(Data excerpts)
-=-=-=-=-
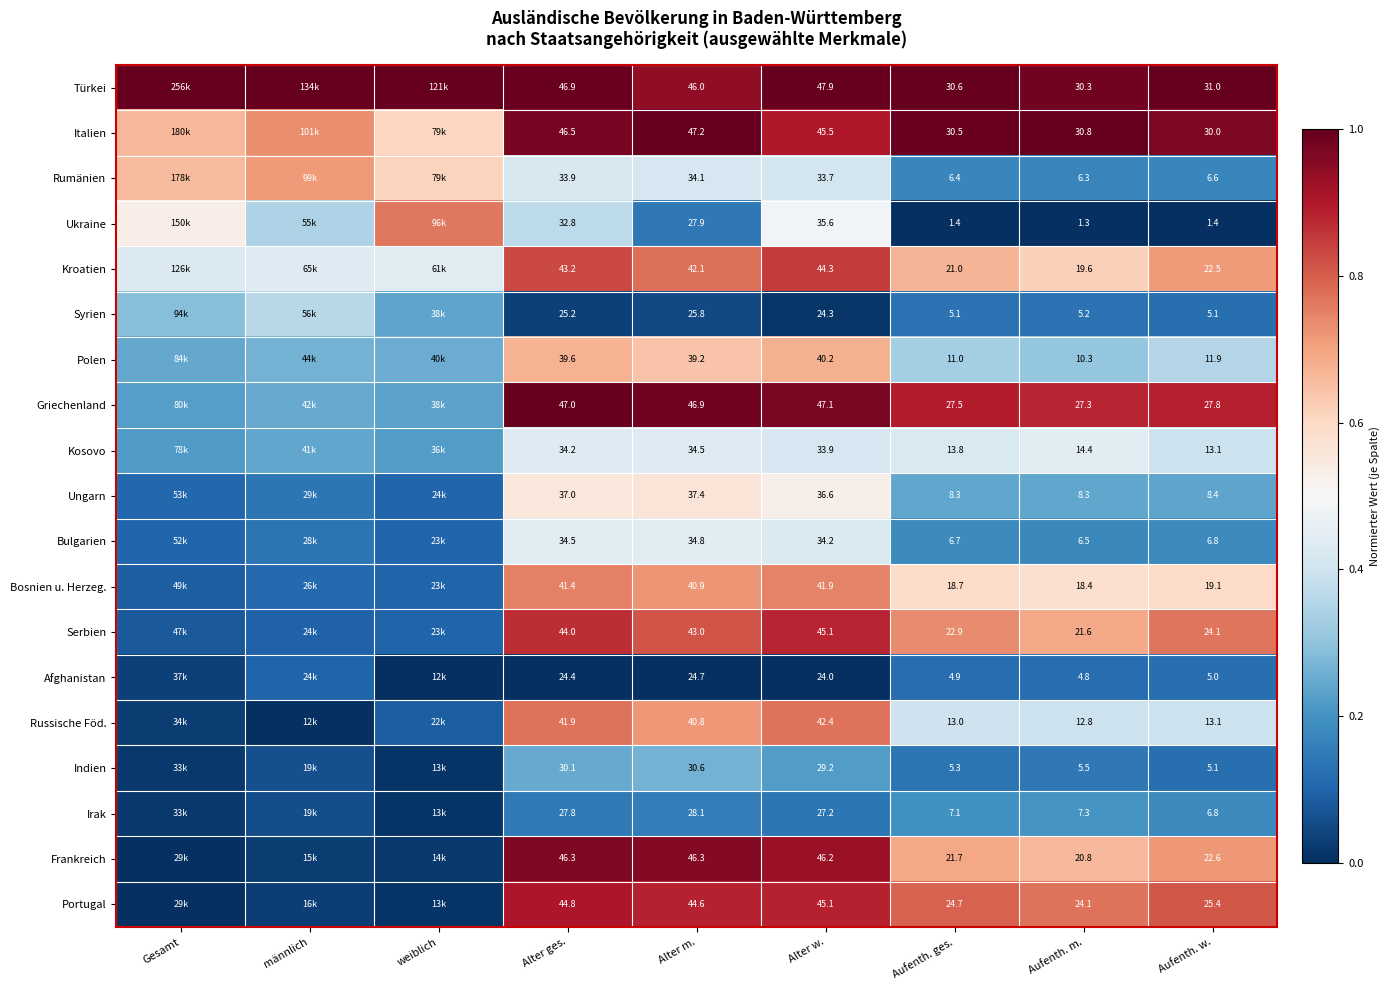

Between Aufenth. ges. and männlich, which is larger?

Aufenth. ges.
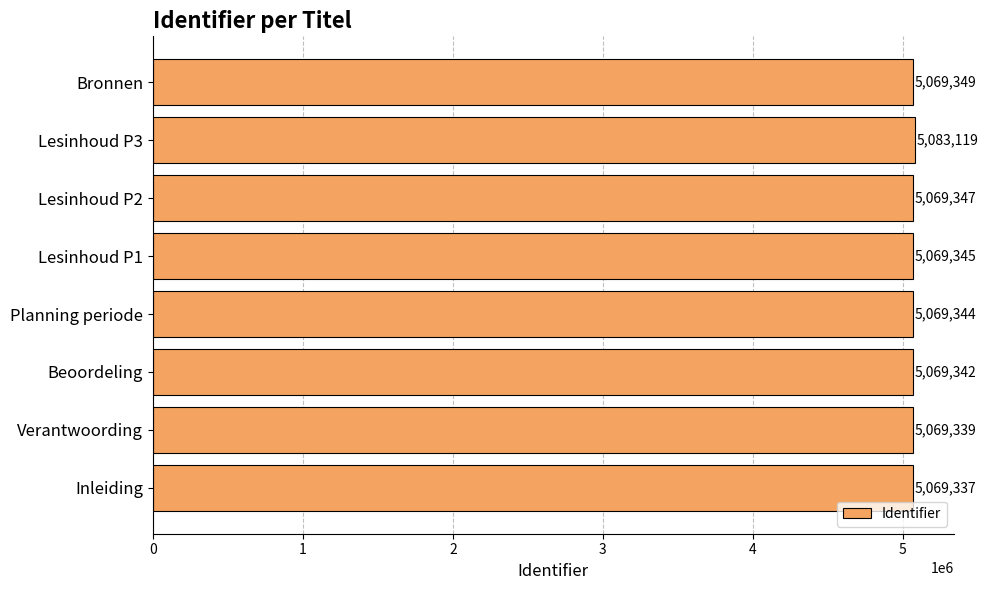

What is the sum of all values?

40568522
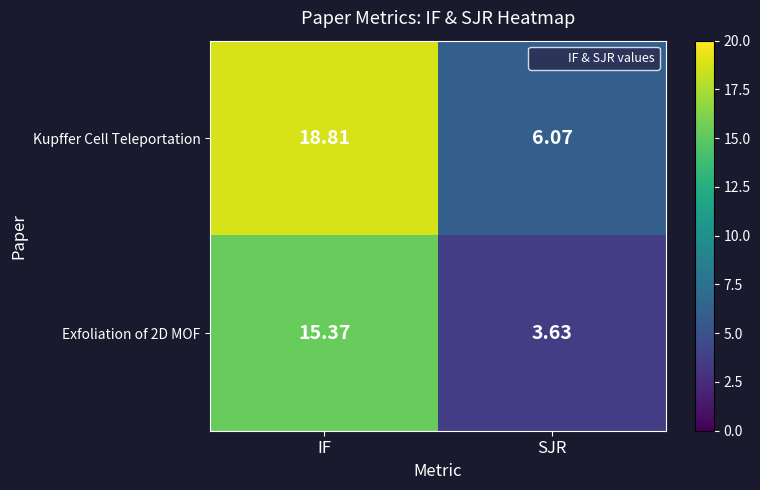

Which series has the largest total across all categories?

Kupffer Cell Teleportation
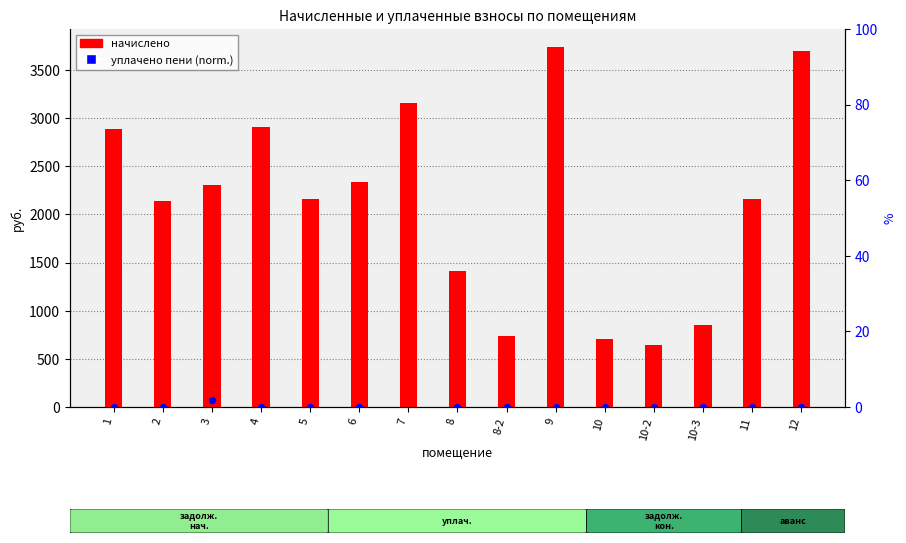

Which series has the largest total across all categories?

начислено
-=-=-=-=-
Reproduce every line above word for word, omitting the pictures.

Between Aufenth. ges. and männlich, which is larger?

Aufenth. ges.

What is the sum of all values?

40568522

Which series has the largest total across all categories?

Kupffer Cell Teleportation

Which series has the largest total across all categories?

начислено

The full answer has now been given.